Sen. Cruz initially agreed to be interviewed by The Washington Post but then canceled just before the interview was set to begin. In response to a follow-up written question about whether he had communicated in any way with Eastman about challenging the election, the senator’s spokeswoman dodged by narrowing the question to just the Eastman memo itself and adding in a caveat about the senator’s possible lack of memory: “Sen. Cruz has been friends with John Eastman since they clerked together in 1995,” the spokesperson stated in an email. “To the best of his recollection, he did not read the Eastman memo until months after January 6, when it was publicly reported.”

That of course does not mean the White House or Eastman did not discuss the gist of the plan with Sen. Cruz, or that he did not otherwise agree to participate in the plot. On this point, Sen. Cruz may have reason for concern. Earlier this week, federal court judge David Carter ruled that former President Trump likely committed felonies surrounding January 6, including obstruction of Congress and conspiracy to defraud the United States. Anyone who was part of the conspiracy—that is, anyone who agreed with the plot and took overt steps in furtherance of it—would similarly “likely” be guilty of those felonies.

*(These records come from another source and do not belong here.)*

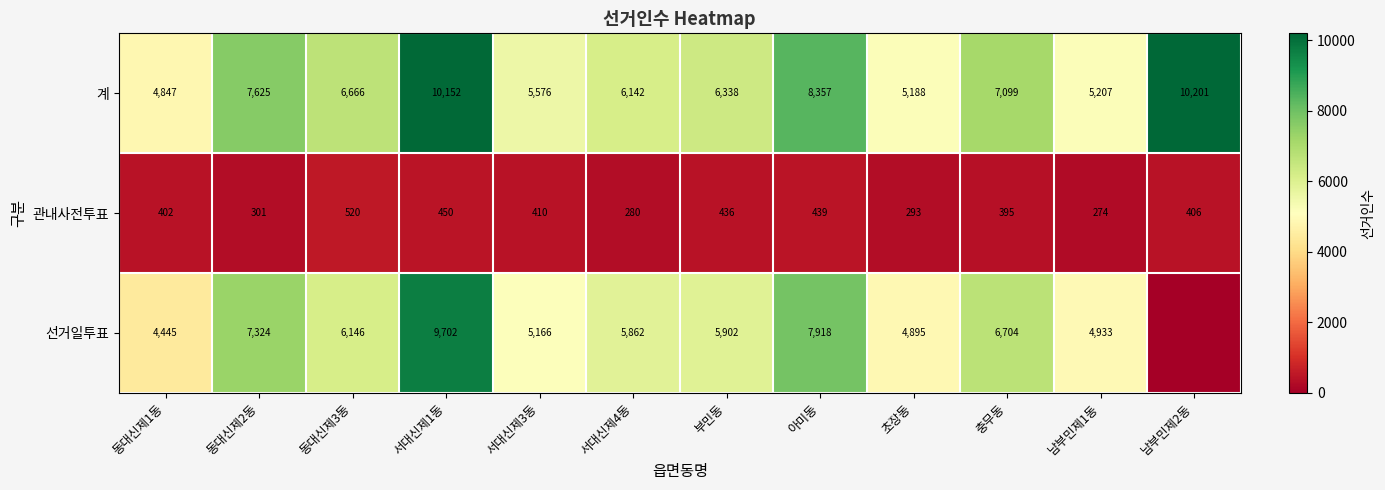

At 서대신제1동, list the series in order from smallest to largest.

관내사전투표, 선거일투표, 계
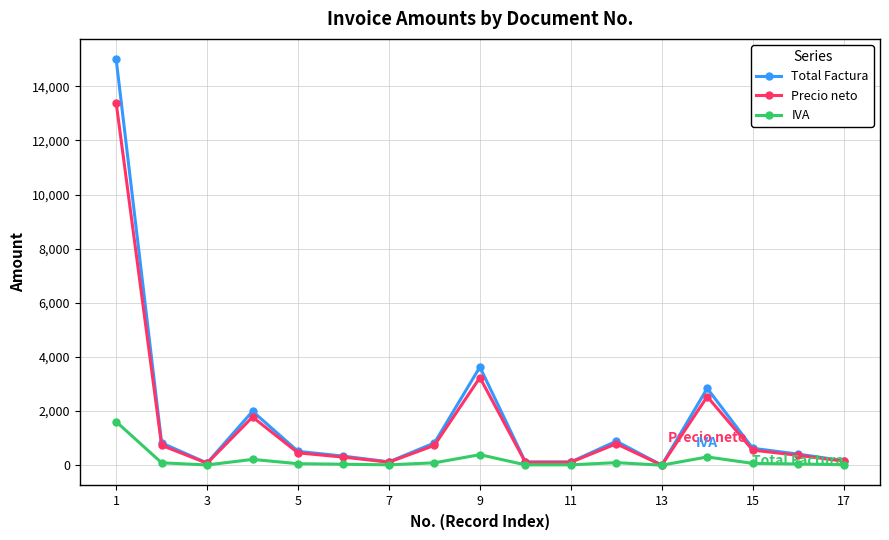

Which series has the widest spread of values?

Total Factura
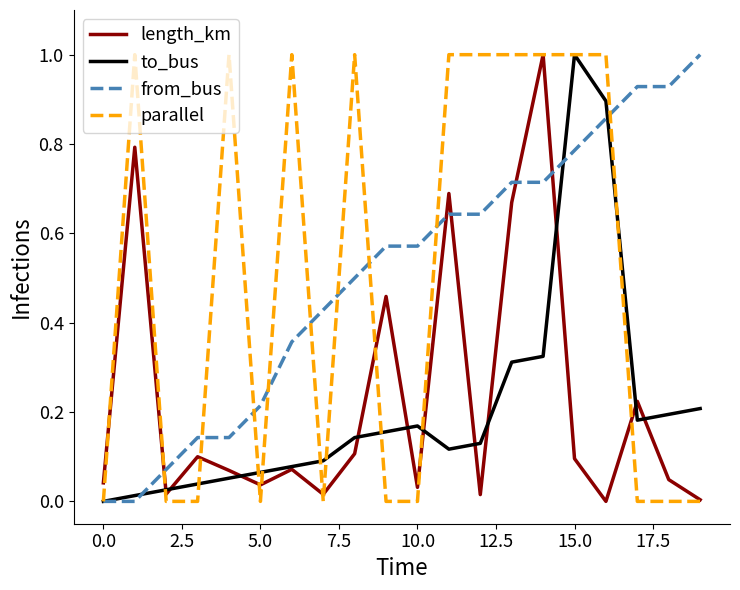

What is the maximum value shown in the chart?

1.0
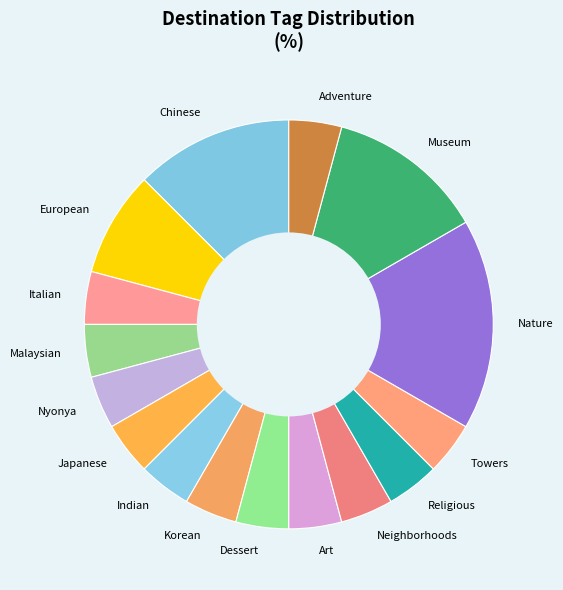

How many slices are in this pie chart?

16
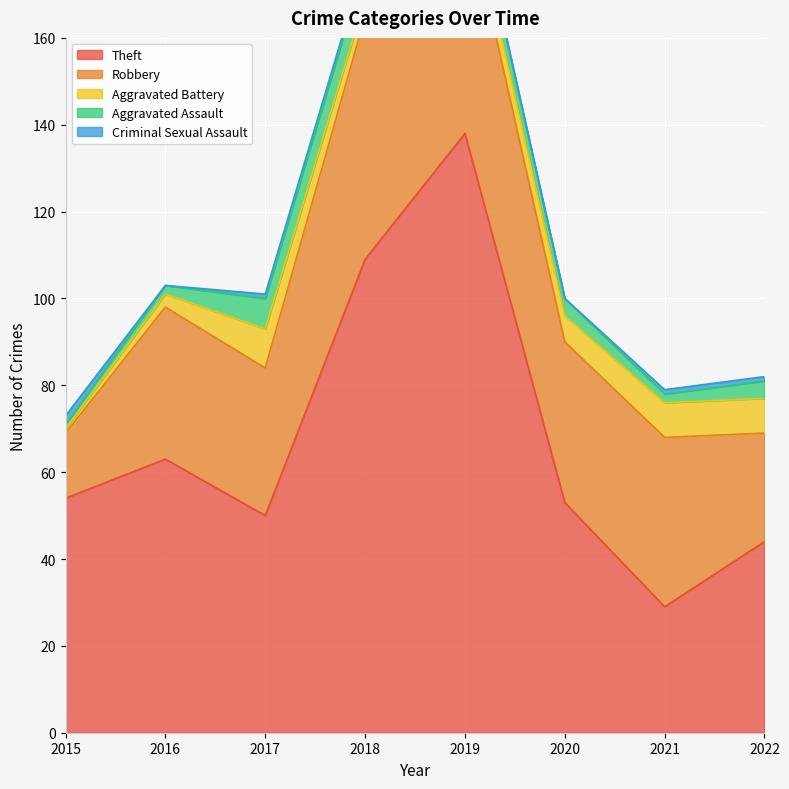

What is the average value of the Robbery series?

37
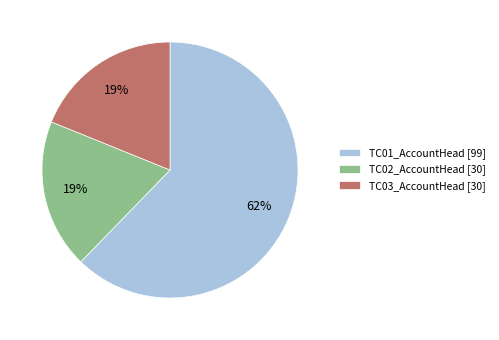

To the nearest percent, what is the combined percentage of TC03_AccountHead and TC02_AccountHead?

38%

Specifically, if Sen. Cruz knew that the lynchpin of a coup plan in which he participated involved a brazenly illegal declaration of a Trump victory by Vice President Pence in order to throw the electoral count into chaos, then he stands in the same harsh and “likely” criminal light as the former president and John Eastman.

Of course, it could turn out that Cruz came up with his 10-day delay scheme on his own and never spoke with Eastman about the felonies being plotted and carried out. But investigators are going to want some answers from him. One thing is clear: This is now a political crisis from which Sen. Cruz can’t escape so easily by jetting off to Mexico.